Ashalina membawa Ciara ke toilet supaya ia bisa menenangkan adik nya itu dulu.

"Ciara, kamu gak papa kan?"

Ciara masih menangis tersedak, Ashalina tidak pernah melihat Ciara sesedih ini sebelumnya.

"Cia, kamu harus kuat ya, kakak akan cari cara supaya kita bisa seperti dulu lagi,"

"Apa kakak bilang? Cari cara?" Tanya Ciara. "Udah terlambat kak, udah terlambat, semuanya udah kejadian, dan gak akan bisa kembali seperti dulu lagi,"

"Ngomong apa kamu, kamu harus bersyukur kita masih punya Oma yang bisa merawat kita, bayangin kalau nggak ada Oma, kita bisa-bisa mati kelaparan dijalan Cia,"

"Aku gak akan pernah bisa bersyukur sebelum semua yang aku punya dulu, bisa kembali sama aku," Ucap Ciara. "Kakak harus inget, hidup itu perlu harta, aku capek terus dipermalukan kayak gini,"

"Kamu aja yang selalu menganggap harta itu segalanya," Ucap Ashalina. "Sampai kamu lupa bahwa ada yang lebih penting dari itu."

"Apa? Apa yang lebih penting?" Tanya Ciara. "Kalau ada uang, Ciara bisa ganti sepatu yang bolong ini sama sepatu yang baru kak, Ciara bisa ganti pakaian yang rusuh ini sama pakaian baru, Ciara bisa jajan, shopping, jalan-jalan sama temen-temen, Ciara gak akan pernah dipermalukan kayak gini, Ciara kesekolah ini itu udah kayak pengemis yang minta sumbangan kakak!"

"PLAK.c Suara itu terdengar sampai di luar. Ashalina menampar adik nya dengan telapak tangannya sendiri, menurutnya adik nya itu sudah kekurangan akal, "Tutup mulut kamu!" Bentak nya. "Pake otak kamu kalo ngomong, masih ada yang kondisinya lebih parah dari kita, ubah sikap kamu yang kurang bersyukur ini, kakak gak suka," Pertegas nya.
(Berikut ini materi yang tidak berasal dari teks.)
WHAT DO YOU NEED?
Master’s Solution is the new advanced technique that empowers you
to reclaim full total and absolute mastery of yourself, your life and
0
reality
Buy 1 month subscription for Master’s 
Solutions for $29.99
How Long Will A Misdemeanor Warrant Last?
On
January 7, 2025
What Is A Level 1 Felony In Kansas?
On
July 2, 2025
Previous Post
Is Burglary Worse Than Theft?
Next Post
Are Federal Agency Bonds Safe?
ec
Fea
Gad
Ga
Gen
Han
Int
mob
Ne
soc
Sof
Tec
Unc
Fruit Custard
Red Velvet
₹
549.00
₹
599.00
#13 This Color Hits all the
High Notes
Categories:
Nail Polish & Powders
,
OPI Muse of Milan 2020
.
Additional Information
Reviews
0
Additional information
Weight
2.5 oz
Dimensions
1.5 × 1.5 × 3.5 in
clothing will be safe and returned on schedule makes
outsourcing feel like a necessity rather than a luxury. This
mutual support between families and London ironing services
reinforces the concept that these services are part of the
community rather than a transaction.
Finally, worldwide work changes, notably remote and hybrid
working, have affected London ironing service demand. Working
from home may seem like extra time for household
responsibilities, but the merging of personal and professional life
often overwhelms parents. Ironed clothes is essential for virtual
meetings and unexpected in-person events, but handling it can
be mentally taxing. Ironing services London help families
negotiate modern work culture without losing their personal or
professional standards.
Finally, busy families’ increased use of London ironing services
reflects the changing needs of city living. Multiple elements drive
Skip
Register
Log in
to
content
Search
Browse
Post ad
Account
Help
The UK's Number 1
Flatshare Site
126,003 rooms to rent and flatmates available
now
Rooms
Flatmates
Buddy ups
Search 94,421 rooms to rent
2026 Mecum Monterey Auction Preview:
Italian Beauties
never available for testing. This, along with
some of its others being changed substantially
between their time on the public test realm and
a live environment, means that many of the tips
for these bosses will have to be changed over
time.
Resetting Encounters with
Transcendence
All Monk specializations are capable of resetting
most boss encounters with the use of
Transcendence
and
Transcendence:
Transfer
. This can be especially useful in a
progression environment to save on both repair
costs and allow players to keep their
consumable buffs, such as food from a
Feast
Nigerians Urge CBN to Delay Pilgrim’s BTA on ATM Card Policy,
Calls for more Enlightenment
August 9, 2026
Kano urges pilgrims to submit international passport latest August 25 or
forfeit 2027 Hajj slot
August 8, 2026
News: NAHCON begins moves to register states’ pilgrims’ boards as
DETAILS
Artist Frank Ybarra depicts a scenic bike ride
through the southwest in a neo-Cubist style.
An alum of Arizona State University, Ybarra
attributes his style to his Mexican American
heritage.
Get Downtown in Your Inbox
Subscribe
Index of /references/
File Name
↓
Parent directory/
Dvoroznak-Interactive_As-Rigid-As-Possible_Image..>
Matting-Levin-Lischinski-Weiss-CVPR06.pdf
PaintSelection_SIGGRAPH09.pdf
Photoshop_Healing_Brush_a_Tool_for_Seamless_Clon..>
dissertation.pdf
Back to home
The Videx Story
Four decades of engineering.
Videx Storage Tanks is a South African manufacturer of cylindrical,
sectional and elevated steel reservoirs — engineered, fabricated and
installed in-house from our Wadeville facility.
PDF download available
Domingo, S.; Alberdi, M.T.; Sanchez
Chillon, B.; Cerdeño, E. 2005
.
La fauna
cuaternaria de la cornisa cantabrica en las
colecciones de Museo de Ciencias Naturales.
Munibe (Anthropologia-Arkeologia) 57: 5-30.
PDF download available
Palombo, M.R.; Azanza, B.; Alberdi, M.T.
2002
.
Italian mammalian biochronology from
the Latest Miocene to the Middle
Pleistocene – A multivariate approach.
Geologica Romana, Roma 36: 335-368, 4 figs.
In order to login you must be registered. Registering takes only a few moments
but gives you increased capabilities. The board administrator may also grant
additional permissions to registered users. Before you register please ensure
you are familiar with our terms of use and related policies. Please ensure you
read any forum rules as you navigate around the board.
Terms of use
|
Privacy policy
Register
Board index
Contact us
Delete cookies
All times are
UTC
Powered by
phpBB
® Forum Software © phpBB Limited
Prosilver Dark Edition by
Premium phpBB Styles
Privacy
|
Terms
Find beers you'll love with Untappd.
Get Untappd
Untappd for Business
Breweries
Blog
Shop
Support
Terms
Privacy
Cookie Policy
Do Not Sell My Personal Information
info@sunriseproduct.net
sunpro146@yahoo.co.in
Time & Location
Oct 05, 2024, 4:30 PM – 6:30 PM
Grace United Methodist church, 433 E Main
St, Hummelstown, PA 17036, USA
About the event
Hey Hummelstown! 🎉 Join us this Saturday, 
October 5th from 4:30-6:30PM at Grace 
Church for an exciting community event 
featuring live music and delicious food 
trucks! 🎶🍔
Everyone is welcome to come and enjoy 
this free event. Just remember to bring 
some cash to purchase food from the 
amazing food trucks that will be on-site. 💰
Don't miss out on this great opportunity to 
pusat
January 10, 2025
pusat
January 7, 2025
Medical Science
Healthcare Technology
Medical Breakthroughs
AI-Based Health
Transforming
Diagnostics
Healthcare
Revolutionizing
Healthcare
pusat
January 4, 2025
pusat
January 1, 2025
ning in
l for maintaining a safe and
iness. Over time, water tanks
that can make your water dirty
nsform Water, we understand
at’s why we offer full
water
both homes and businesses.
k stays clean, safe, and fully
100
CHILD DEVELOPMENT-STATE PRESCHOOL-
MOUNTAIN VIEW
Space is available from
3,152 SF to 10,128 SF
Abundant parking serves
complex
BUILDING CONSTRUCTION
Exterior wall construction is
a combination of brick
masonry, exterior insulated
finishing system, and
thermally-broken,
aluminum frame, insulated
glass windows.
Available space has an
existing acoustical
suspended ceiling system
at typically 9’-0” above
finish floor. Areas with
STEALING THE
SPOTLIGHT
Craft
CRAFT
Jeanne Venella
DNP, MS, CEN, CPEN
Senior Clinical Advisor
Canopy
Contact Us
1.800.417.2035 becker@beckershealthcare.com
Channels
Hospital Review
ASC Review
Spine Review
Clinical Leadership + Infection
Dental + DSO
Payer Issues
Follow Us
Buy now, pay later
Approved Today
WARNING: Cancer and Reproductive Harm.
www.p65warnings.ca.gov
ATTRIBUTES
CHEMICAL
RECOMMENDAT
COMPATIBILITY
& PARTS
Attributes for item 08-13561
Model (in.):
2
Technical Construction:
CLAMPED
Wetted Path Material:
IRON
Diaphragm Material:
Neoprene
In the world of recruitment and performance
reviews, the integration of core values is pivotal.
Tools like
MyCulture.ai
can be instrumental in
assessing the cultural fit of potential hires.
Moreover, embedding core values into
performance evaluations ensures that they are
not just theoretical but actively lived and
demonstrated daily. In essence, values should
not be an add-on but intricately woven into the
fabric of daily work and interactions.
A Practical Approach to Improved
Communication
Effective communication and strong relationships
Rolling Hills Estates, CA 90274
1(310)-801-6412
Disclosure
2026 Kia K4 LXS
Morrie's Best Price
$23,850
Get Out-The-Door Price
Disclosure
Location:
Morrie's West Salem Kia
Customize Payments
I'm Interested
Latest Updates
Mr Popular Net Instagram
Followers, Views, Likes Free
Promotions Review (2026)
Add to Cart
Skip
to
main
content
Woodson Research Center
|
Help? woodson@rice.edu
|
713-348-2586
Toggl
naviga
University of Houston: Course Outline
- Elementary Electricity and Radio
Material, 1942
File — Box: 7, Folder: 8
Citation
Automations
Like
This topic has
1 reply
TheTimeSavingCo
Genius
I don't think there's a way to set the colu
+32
Tanpa sengaja suara itu terdengar di telinga Dirga dan ke-3 temannya yang sedang melewati area toilet wanita.

"Dir, lo denger suara itu nggak?" Ucap Fendi menepuk punggung Dirga. "Kayak suara orang marah-marah deh."

Pradipa memeluk Gio yang ada disebelahnya, "jangan bilang indra ke 7 lo mulai kumat,"

"6 anjir," Balas Gio, malas.

Pradipa menatap Gio tajam, "ih bang Gio berhasil ngomong, keren siee gue,"

Baru beberapa menit kemudian, Ashalina keluar dari toilet dengan kondisi menangis tersedu, ia tidak memperdulikan sekitar, ia langsung berlari melewati Dirga dan teman-teman lainnya itu.

Dirga menunjuk ke arah Ashalina, "Loh, itu bukannya bocah yang marah-marah sama gue tadi? kenapa nangis?" Batin Dirga.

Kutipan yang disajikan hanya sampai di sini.